● Try it:
Pictures in the material below are to be left out, and only the lines from the line with "61: (460, 192, 1.18)" up to and including the line with "12: (586, 454, 1.16)" are to be written out exactly.

--- Raw data ---

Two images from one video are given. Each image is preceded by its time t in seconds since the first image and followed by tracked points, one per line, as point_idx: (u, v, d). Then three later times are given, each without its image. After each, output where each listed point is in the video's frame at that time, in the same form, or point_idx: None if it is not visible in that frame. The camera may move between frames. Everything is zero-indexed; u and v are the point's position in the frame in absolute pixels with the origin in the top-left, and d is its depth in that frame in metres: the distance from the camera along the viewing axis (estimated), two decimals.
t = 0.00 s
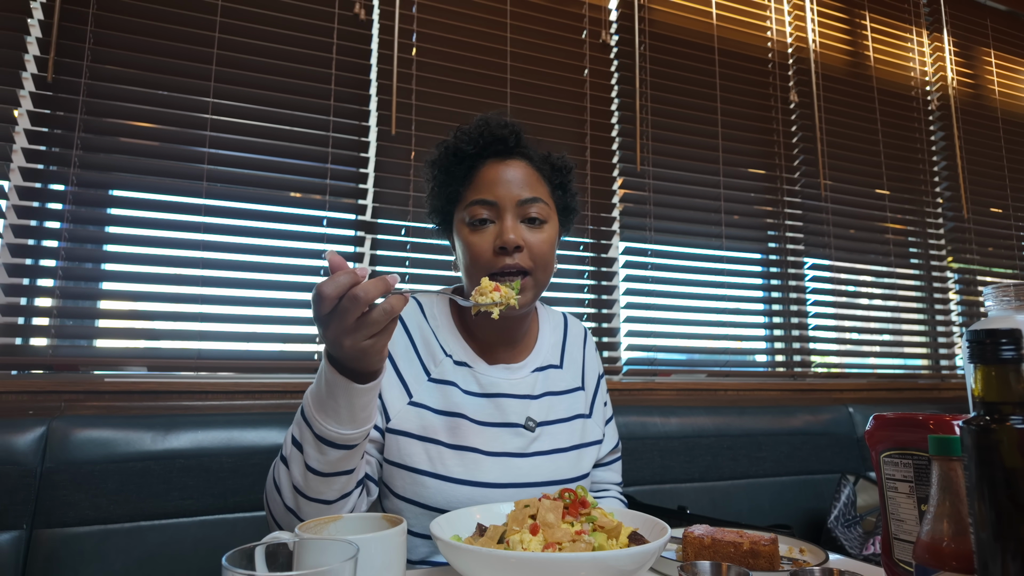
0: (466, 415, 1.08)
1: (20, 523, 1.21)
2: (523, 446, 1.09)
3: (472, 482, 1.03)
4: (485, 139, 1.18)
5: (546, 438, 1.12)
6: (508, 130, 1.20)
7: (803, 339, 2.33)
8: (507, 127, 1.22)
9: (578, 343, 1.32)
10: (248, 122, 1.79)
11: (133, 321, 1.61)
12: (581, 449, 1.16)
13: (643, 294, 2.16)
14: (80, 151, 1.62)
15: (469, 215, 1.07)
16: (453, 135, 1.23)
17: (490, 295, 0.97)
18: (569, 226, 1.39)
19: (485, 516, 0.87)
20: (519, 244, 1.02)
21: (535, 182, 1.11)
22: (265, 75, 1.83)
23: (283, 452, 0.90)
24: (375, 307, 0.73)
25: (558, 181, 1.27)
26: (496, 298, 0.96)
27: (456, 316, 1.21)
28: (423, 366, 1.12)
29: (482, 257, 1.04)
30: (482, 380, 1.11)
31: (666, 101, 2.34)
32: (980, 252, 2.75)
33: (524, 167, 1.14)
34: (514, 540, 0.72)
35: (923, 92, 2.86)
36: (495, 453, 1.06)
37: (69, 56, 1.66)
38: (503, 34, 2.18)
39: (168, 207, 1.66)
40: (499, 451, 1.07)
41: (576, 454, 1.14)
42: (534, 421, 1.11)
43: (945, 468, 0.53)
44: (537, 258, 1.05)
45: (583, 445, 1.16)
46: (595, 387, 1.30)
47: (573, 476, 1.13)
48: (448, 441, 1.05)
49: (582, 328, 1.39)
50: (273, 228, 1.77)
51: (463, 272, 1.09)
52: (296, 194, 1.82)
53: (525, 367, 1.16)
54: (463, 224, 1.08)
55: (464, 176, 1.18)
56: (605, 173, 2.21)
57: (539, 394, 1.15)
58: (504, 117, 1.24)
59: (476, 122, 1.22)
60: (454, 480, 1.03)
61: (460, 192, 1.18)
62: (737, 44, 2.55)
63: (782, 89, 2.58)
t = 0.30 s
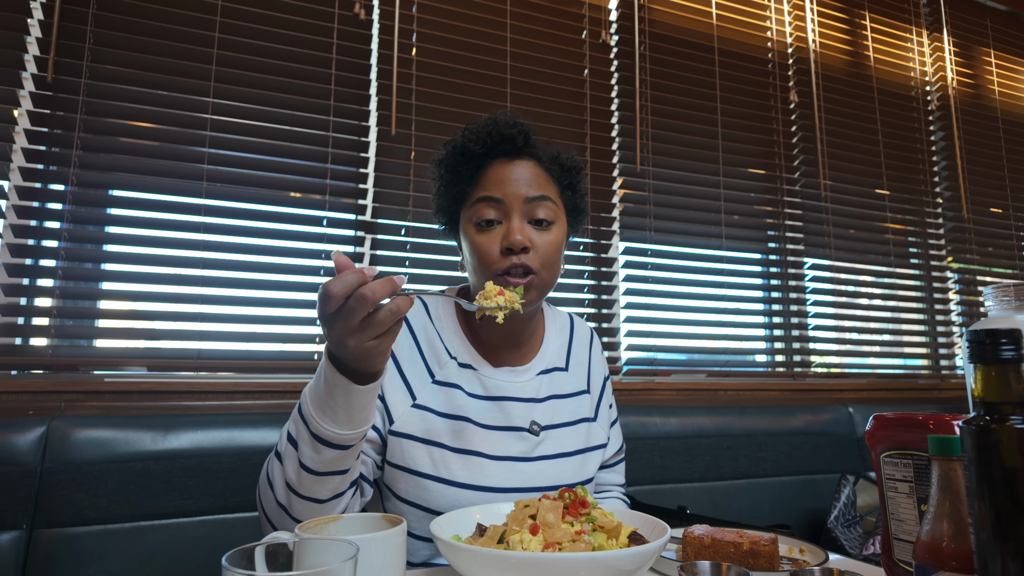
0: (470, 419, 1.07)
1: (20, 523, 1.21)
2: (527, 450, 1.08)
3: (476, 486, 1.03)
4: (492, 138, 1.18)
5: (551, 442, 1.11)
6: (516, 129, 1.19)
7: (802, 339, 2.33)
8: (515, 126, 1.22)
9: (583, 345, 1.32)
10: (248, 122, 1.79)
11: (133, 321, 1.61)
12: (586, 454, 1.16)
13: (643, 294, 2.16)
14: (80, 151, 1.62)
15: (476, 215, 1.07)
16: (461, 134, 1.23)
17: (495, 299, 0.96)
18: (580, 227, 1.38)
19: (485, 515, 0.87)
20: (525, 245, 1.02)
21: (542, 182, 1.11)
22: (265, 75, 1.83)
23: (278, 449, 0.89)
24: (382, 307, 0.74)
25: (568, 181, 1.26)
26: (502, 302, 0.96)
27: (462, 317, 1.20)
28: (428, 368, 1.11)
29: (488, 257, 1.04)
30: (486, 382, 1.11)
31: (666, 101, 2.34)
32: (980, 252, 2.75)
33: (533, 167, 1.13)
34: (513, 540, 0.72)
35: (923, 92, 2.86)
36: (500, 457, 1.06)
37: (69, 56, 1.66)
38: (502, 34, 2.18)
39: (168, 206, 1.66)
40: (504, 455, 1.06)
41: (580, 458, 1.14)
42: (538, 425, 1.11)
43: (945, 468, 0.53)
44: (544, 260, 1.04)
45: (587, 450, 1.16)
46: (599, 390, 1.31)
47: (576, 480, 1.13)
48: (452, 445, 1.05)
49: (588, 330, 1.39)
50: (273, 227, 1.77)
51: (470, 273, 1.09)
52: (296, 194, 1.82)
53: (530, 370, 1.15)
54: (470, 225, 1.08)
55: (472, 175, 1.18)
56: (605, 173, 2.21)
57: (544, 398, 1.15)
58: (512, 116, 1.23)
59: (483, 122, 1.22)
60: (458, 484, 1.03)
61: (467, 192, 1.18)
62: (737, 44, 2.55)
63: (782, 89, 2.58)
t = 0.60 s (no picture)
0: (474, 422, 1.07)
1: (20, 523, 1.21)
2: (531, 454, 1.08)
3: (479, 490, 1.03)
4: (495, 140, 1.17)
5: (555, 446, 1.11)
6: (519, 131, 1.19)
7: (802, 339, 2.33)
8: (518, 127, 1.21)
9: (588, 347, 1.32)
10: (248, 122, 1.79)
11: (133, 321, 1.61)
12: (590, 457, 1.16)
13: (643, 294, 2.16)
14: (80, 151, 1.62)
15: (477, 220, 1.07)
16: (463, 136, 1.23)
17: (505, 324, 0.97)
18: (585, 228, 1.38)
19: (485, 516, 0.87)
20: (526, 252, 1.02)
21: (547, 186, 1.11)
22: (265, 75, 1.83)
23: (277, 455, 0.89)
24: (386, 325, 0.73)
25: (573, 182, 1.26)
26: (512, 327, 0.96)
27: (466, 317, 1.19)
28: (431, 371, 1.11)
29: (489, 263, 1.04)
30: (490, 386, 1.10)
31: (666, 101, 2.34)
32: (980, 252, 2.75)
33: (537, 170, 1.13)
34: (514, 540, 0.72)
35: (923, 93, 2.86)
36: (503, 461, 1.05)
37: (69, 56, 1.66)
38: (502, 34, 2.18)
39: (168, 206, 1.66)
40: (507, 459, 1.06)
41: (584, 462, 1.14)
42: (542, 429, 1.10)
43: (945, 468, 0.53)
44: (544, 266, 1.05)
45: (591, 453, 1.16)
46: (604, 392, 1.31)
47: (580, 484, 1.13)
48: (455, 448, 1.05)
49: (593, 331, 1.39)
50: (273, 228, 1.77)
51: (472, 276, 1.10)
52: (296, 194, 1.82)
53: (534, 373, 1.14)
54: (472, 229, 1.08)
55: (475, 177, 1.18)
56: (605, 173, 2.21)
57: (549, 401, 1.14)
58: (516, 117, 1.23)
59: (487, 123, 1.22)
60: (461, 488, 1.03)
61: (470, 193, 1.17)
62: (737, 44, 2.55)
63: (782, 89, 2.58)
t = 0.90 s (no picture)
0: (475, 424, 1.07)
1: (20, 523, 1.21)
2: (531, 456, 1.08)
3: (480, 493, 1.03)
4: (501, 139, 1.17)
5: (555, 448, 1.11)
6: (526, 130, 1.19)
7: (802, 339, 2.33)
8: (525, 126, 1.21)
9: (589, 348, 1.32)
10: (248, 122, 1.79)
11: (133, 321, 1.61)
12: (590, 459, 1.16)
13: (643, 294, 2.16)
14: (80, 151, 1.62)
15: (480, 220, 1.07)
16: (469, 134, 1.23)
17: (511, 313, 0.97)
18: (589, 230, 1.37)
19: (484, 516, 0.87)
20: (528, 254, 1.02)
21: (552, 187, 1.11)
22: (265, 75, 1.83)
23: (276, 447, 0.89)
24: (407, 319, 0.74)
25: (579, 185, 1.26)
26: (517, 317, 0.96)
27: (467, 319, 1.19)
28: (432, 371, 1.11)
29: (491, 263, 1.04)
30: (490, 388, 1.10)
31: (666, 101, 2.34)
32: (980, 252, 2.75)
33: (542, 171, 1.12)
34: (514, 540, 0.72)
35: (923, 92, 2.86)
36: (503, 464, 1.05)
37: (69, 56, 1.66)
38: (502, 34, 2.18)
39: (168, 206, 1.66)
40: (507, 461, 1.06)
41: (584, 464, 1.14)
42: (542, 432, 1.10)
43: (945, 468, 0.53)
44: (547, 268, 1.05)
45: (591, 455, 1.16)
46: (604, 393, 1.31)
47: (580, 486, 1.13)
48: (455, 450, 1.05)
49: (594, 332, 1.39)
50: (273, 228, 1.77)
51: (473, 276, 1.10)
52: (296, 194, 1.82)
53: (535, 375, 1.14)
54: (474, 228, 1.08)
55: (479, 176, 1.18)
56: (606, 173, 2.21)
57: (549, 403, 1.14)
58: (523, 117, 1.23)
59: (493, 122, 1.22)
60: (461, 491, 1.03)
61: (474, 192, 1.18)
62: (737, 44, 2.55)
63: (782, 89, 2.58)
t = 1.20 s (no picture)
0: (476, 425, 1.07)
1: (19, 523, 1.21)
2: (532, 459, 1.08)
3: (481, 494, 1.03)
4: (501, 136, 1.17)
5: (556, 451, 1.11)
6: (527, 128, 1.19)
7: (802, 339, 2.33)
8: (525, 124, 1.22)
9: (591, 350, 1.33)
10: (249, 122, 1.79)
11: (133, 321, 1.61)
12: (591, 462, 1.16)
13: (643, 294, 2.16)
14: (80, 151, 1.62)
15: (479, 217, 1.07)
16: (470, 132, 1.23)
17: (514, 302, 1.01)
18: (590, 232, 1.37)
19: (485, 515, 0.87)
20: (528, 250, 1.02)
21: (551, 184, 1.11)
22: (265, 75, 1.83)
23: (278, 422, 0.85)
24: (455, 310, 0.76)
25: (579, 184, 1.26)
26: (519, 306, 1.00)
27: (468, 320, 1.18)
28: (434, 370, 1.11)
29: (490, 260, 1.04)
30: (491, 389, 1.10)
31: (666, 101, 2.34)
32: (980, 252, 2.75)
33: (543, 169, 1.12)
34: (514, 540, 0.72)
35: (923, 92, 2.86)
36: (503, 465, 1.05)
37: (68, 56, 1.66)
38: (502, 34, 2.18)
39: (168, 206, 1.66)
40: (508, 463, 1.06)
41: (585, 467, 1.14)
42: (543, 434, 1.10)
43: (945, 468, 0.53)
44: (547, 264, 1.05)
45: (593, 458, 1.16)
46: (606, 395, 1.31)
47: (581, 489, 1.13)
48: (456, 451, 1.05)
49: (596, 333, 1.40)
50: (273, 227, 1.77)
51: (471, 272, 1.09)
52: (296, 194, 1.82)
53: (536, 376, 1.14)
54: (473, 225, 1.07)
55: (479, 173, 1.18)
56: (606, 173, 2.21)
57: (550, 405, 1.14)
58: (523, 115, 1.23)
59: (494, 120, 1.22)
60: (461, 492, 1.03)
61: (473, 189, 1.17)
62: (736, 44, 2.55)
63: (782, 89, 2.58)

---
--- Raw data ---

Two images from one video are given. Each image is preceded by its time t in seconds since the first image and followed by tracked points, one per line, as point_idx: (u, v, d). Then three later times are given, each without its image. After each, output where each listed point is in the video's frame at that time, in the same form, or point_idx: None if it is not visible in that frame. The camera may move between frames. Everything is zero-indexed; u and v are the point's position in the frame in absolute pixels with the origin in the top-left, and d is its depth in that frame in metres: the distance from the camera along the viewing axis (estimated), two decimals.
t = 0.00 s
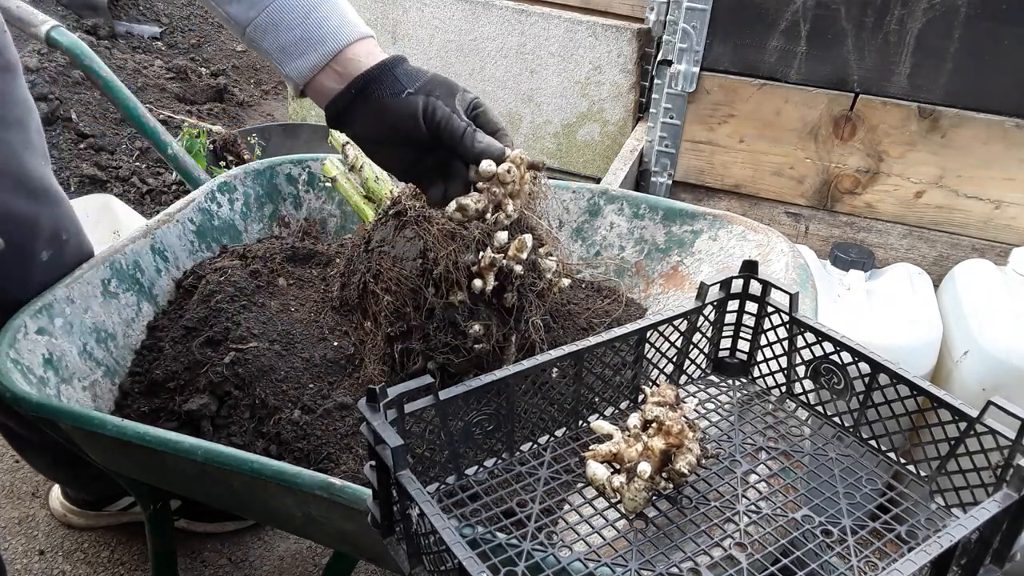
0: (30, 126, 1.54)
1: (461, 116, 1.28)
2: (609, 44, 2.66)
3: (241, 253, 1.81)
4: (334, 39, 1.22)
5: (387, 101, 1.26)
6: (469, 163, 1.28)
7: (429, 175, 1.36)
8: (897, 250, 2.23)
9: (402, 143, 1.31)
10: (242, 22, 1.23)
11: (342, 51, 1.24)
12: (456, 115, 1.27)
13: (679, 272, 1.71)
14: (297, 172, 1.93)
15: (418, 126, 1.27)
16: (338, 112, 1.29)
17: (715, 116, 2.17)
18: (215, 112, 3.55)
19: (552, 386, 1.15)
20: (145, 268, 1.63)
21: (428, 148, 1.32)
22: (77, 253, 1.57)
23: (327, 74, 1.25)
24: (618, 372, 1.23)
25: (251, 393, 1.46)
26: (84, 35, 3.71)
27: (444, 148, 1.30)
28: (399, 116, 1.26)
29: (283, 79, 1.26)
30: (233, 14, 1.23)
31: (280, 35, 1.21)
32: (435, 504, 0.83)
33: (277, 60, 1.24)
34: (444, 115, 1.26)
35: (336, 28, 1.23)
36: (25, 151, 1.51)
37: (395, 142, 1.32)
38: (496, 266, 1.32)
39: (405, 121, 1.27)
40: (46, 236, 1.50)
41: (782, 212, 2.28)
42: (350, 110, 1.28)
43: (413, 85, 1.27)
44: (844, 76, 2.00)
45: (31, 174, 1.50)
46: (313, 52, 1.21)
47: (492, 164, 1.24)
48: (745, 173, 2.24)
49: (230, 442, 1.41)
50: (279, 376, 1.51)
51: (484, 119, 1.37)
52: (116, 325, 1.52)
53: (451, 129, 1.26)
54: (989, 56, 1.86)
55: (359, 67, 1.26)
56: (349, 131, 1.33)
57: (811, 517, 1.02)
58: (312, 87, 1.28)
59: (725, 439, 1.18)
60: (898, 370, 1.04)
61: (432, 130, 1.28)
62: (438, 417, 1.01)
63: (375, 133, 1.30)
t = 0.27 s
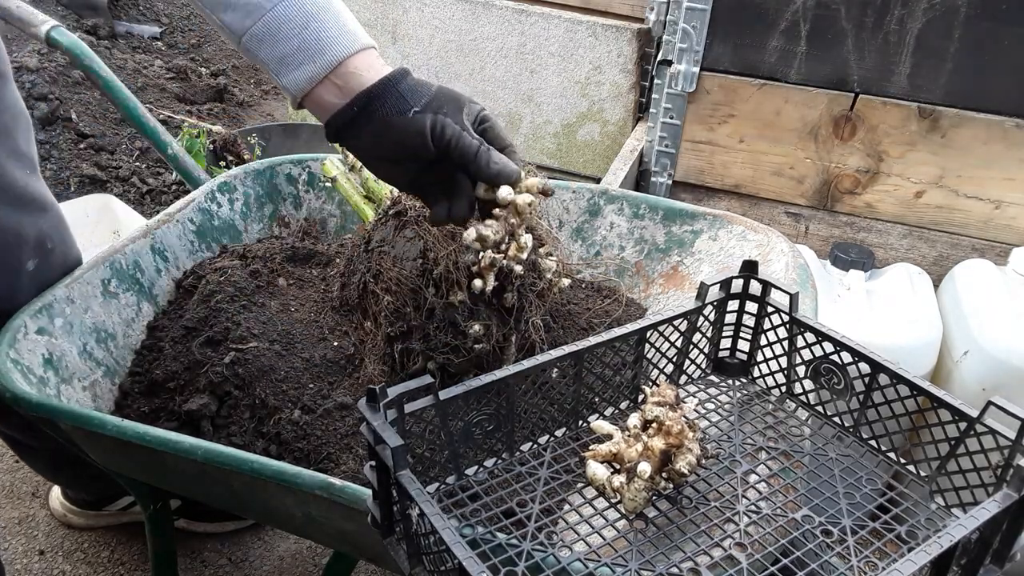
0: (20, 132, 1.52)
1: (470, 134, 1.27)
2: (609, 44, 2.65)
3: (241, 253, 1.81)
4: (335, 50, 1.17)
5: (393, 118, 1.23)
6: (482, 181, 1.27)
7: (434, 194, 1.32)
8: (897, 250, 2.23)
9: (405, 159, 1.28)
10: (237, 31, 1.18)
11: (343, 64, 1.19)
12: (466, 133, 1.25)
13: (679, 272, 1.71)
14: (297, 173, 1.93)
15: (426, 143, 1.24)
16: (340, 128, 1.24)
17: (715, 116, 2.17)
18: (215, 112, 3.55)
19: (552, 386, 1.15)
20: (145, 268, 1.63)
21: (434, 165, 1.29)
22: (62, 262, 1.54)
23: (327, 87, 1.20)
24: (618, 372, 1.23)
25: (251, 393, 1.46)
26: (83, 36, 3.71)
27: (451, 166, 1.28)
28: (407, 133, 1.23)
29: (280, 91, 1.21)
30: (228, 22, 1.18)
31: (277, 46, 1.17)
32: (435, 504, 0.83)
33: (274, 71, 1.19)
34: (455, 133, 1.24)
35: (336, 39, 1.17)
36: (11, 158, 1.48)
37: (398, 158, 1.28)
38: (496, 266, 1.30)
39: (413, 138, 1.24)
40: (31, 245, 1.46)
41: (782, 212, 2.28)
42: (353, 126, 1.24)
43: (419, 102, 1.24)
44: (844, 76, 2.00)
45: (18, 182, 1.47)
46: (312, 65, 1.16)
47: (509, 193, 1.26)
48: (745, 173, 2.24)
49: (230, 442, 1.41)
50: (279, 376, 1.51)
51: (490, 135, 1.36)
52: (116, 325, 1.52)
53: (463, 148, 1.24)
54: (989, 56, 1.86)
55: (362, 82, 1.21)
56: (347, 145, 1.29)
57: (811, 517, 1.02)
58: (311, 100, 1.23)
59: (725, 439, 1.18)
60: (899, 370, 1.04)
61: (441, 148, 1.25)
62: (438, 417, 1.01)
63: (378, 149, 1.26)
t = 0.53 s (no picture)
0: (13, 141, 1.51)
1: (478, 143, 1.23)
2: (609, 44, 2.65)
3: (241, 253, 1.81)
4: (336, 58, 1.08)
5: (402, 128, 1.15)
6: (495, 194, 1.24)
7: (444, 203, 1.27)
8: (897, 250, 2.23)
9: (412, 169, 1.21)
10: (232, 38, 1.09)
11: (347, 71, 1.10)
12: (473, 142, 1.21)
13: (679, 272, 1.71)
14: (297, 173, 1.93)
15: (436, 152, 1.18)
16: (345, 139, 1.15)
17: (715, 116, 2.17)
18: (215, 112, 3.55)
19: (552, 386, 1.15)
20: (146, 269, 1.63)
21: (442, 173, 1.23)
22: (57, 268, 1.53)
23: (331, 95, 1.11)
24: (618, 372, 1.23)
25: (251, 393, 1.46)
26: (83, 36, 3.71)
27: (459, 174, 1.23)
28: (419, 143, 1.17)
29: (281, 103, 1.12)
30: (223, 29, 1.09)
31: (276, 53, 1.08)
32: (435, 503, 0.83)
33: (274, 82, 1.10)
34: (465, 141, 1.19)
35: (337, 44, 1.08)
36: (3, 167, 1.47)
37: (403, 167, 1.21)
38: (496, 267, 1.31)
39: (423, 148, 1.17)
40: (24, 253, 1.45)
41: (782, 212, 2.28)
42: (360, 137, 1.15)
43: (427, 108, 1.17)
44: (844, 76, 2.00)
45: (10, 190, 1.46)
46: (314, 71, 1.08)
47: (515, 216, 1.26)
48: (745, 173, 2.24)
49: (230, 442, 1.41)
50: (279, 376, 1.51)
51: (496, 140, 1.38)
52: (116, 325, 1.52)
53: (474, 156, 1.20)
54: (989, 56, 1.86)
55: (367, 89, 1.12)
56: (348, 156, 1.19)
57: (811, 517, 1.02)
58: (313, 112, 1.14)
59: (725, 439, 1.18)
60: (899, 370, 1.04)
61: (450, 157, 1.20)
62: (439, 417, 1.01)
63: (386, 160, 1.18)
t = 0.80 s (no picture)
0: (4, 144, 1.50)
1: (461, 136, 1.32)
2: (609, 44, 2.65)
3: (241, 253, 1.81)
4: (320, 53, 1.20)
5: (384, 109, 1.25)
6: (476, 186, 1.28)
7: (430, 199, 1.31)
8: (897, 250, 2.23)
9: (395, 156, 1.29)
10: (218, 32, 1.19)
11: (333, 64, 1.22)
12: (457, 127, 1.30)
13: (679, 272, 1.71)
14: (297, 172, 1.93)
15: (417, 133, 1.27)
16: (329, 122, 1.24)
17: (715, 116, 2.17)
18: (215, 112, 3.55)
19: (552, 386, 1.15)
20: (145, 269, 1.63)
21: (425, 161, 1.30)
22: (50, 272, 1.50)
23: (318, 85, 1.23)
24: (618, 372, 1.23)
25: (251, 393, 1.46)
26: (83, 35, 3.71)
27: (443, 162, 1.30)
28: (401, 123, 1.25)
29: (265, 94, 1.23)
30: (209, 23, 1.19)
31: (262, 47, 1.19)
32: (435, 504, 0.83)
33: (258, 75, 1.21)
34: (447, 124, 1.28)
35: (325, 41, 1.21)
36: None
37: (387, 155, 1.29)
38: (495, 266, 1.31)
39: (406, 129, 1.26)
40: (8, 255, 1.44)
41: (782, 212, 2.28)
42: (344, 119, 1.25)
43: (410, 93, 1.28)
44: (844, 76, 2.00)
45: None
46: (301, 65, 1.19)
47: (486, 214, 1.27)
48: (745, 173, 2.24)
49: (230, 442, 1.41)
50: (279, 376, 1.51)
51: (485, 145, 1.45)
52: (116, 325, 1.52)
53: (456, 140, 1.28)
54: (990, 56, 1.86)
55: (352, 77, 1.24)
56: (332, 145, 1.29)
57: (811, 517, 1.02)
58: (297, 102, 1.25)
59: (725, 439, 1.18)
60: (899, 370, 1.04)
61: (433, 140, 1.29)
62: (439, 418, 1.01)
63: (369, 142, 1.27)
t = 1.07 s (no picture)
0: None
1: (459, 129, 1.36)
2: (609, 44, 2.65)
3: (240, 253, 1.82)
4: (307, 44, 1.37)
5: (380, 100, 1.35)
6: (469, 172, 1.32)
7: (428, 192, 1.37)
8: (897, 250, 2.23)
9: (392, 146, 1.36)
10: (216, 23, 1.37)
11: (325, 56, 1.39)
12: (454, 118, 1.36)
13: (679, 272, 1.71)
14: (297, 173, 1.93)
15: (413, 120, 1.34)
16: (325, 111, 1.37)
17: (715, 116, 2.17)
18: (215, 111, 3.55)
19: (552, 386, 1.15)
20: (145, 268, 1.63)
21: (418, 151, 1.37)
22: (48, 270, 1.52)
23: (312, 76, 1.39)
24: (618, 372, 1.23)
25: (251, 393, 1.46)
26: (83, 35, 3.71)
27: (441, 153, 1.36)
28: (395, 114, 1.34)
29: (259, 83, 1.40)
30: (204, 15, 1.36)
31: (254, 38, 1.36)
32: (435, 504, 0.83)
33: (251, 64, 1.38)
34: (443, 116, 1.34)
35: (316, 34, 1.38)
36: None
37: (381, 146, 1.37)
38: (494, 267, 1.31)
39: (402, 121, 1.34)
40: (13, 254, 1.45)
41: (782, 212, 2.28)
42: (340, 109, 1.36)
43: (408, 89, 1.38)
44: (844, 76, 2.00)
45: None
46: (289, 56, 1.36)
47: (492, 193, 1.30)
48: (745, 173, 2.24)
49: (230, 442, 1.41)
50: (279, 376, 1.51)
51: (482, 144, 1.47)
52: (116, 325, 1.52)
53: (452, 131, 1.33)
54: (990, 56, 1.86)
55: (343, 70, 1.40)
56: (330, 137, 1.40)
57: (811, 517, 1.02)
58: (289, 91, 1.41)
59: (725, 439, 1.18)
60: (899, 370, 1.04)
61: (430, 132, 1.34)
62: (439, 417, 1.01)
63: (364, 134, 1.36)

---

● Answer box:
61: (460, 192, 1.18)
62: (737, 44, 2.55)
63: (782, 89, 2.58)
t = 0.30 s
0: (470, 419, 1.07)
1: (20, 523, 1.21)
2: (527, 450, 1.08)
3: (476, 486, 1.03)
4: (492, 138, 1.18)
5: (551, 442, 1.11)
6: (516, 129, 1.19)
7: (802, 339, 2.33)
8: (515, 126, 1.22)
9: (583, 345, 1.32)
10: (248, 122, 1.79)
11: (133, 321, 1.61)
12: (586, 454, 1.16)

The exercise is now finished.